Selected text:
To address this source separation problem, we propose a convolutional neural network (CNN)–based self-supervised framework. This scheme posits access to a collection of signals, which are correlated with the source signals, as well as the mixed signal. In our case, to separate the mixed x-ray image into reconstructed x-ray images of each side, we train a deep neural network, leveraging the availability of the following: (i) the visible RGB image associated with the front of the panel, as well as (ii) that associated with the rear of the panel and (iii) the mixed x-ray image. Unlike other studies that train neural networks on large annotated datasets, and then use the network to solve some specific task, here, labeled training data are not available, because of the nature of the problem at hand. Instead of having large sets of labeled data to learn from, we use high-resolution images (allowing for the creation of a large number of input patches) and train the network based on implicit labeling; i.e., the mixed x-ray image. Explicitly, we fit a CNN model, which takes the standard visual imagery (RGB images) as input and generates two separated x-ray images as output. The learning process is done through minimizing the differences between (i) the sum of the reconstructed x-ray images and (ii) the original mixed x-ray image; hence, we call it self-supervised (for more details, please see Materials and Methods).

Direction A: According to the passage on x-ray separation, why do the authors call their framework self-supervised? Answer in one to three sentences.
The passage on x-ray separation and the entries after it come from unrelated sources.

Extracted data entries

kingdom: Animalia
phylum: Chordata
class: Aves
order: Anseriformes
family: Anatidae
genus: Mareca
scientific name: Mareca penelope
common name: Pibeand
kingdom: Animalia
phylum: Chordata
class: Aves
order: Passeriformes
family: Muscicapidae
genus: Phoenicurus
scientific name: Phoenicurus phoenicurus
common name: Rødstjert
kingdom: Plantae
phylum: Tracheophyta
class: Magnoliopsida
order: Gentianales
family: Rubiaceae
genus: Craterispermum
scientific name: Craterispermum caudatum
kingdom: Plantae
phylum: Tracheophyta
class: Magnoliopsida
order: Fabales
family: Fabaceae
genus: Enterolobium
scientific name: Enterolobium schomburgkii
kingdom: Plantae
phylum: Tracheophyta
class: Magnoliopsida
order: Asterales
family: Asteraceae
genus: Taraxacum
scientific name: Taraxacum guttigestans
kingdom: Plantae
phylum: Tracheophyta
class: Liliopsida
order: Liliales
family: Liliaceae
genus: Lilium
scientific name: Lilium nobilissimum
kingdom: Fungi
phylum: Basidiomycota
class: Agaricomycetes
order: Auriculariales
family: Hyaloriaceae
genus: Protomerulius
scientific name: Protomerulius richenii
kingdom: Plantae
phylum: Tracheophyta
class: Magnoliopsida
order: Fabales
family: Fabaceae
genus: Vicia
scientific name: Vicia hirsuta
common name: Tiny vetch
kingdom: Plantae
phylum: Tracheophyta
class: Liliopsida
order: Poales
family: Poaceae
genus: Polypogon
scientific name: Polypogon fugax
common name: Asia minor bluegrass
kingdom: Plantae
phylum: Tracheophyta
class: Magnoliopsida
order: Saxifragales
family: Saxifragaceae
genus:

Direction B: Quote every line of the organism entries verbatim.

Right answer A: They call it self-supervised because the network learns by minimizing the differences between the sum of the reconstructed x-ray images and the original mixed x-ray image. The mixed x-ray image therefore acts as an implicit label in place of labeled training data.

Right answer B:
kingdom: Animalia
phylum: Chordata
class: Aves
order: Anseriformes
family: Anatidae
genus: Mareca
scientific name: Mareca penelope
common name: Pibeand
kingdom: Animalia
phylum: Chordata
class: Aves
order: Passeriformes
family: Muscicapidae
genus: Phoenicurus
scientific name: Phoenicurus phoenicurus
common name: Rødstjert
kingdom: Plantae
phylum: Tracheophyta
class: Magnoliopsida
order: Gentianales
family: Rubiaceae
genus: Craterispermum
scientific name: Craterispermum caudatum
kingdom: Plantae
phylum: Tracheophyta
class: Magnoliopsida
order: Fabales
family: Fabaceae
genus: Enterolobium
scientific name: Enterolobium schomburgkii
kingdom: Plantae
phylum: Tracheophyta
class: Magnoliopsida
order: Asterales
family: Asteraceae
genus: Taraxacum
scientific name: Taraxacum guttigestans
kingdom: Plantae
phylum: Tracheophyta
class: Liliopsida
order: Liliales
family: Liliaceae
genus: Lilium
scientific name: Lilium nobilissimum
kingdom: Fungi
phylum: Basidiomycota
class: Agaricomycetes
order: Auriculariales
family: Hyaloriaceae
genus: Protomerulius
scientific name: Protomerulius richenii
kingdom: Plantae
phylum: Tracheophyta
class: Magnoliopsida
order: Fabales
family: Fabaceae
genus: Vicia
scientific name: Vicia hirsuta
common name: Tiny vetch
kingdom: Plantae
phylum: Tracheophyta
class: Liliopsida
order: Poales
family: Poaceae
genus: Polypogon
scientific name: Polypogon fugax
common name: Asia minor bluegrass
kingdom: Plantae
phylum: Tracheophyta
class: Magnoliopsida
order: Saxifragales
family: Saxifragaceae
genus:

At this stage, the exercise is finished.